Questa realtà, ben conosciuta dai locali, non determina l’esaurimento delle file di disperati che si avviano a lavorare per l’estrazione del coltan, in assenza di sostanziali alternative per la sopravvivenza loro e delle proprie famiglie. Anzi, i minatori sono anche disposti (e obbligati) a pagare un pizzo sui minerali estratti agli uomini armati che presidiano i territori e che altrimenti non consentirebbero loro di scavare e di portare poi a spalla in città i sacchi da 30-40 Kg di preziosi minerali per la vendita. I soldi raccolti dai guerriglieri sono impiegati per acquistare nuove armi per continuare coi traffici illeciti o per ottenere maggiore potere, in un infinito loop di cui è difficile intravedere un termine. In realtà un tentativo in tal senso è stato fatto nel 2014 con la proposta della Commissione Europea, favorita dal mondo dell’associazionismo, di approvare un regolamento europeo che ostacolasse il commercio dei cosiddetti “minerali insanguinati”, ossia dell’estrazione di minerali in aree di conflitto che alimenta questa spirale di violenza e di gravi violazioni dei diritti umani. Tuttavia all’esame del Parlamento Europeo la proposta ha trovato un’accoglienza favorevole ma parziale venendo recepita l’obbligatorietà solo per i grandi importatori di metalli e dei loro materiali di grezzi, e dunque offrendo l’opportunità di un aggiramento della normativa, e rimandando poi l’approvazione della direttiva alla prossima primavera. Cattive notizie sulla questione provengono anche da oltreoceano, dove il neopresidente statunitense Donald Trump ha recentemente emesso un ordine esecutivo atto a cancellare la legge Dodd Frank del 2010 varata da Obama che, fra l’altro, imponeva alle imprese quotate in borsa che utilizzano nella loro produzione minerali provenienti da aree di conflitto di redigere rapporti dettagliati relativi al rigido controllo della filiera nel caso in cui questi minerali provenissero dalla Repubblica Democratica del Congo o dai Paesi confinanti.

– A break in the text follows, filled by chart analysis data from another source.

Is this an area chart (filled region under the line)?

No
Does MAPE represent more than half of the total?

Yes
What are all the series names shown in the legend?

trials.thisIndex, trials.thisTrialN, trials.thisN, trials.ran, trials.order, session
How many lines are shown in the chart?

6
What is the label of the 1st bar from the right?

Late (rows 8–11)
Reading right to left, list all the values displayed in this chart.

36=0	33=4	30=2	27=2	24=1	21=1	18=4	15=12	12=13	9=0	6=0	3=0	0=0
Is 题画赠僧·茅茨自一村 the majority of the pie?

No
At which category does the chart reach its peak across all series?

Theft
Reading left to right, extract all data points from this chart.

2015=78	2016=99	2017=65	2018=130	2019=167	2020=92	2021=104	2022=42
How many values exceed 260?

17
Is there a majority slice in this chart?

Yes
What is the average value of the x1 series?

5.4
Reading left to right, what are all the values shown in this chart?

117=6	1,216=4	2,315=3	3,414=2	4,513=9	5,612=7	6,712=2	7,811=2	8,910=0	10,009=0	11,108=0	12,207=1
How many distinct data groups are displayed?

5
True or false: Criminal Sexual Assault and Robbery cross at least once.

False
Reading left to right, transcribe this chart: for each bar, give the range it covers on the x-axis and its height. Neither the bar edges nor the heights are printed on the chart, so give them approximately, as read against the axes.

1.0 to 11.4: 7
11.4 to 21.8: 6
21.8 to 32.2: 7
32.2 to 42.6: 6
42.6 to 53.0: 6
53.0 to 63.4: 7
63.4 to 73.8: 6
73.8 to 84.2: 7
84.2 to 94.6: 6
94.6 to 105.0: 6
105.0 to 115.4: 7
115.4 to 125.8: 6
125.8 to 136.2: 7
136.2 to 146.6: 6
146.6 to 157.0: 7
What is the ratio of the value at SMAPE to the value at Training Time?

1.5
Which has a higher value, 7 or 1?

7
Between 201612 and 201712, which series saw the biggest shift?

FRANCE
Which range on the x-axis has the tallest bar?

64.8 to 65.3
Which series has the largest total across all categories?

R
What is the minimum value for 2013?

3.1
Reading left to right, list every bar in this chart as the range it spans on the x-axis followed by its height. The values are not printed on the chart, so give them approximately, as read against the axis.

E mentre le istituzioni europee prendono tempo, la mobilitazione sociale continua supportata dalle testimonianze di foto e video registrati in Kivu, che passano paradossalmente proprio attraverso quegli smartphone e quei PC prodotti da questo aberrante sistema. È di pochi mesi fa la conclusione della marcia Reggio Emilia-Bruxelles, che ha condotto John Mpaliza, l’attivista italo-congolese conosciuto come il “Peace Walking Man”, a marciare per mezza Europa per portare il suo messaggio di pace e chiedere all’UE di intervenire dinanzi ai massacri che si stanno compiendo nella città di Beni, in Kivu, sotto il silenzio della comunità internazionale. Anche questi assassini, un vero e proprio genocidio secondo alcuni testimoni, costituisce parte della lotta per accaparrarsi il controllo dei tanto preziosi minerali o anche una prosecuzione di quella pulizia etnica che ha trovato effettiva realizzazione in Ruanda nel 1994.

Una storia di violenza che è purtroppo diventata endemica e ripetitiva nella Repubblica Democratica del Congo dalla fine degli anni Novanta, quando il coltan iniziò a essere impiegato per la produzione di svariati materiali di alta tecnologia e divenne poi insostituibile soprattutto per gli smartphone. Da allora il nuovo commercio triangolare è stato costruito a partire dal processo dalla materie prime congolesi, le più abbondanti e “straordinariamente” a basso costo, al netto degli indicibili danni umani e ambientali, prosegue poi col trasferimento per la produzione nel Sud-Est Asiatico e la vendita in tutto il mondo, e si conclude infine nelle immense discariche di tecnologia ospitate sempre dall’Africa, in particolare dal Ghana, frutto del frenetico processo di consumismo tecnologico. Uno sfruttamento effettivamente globale e che solo mediante un pressante richiesta globale dal basso sarà possibile stroncare.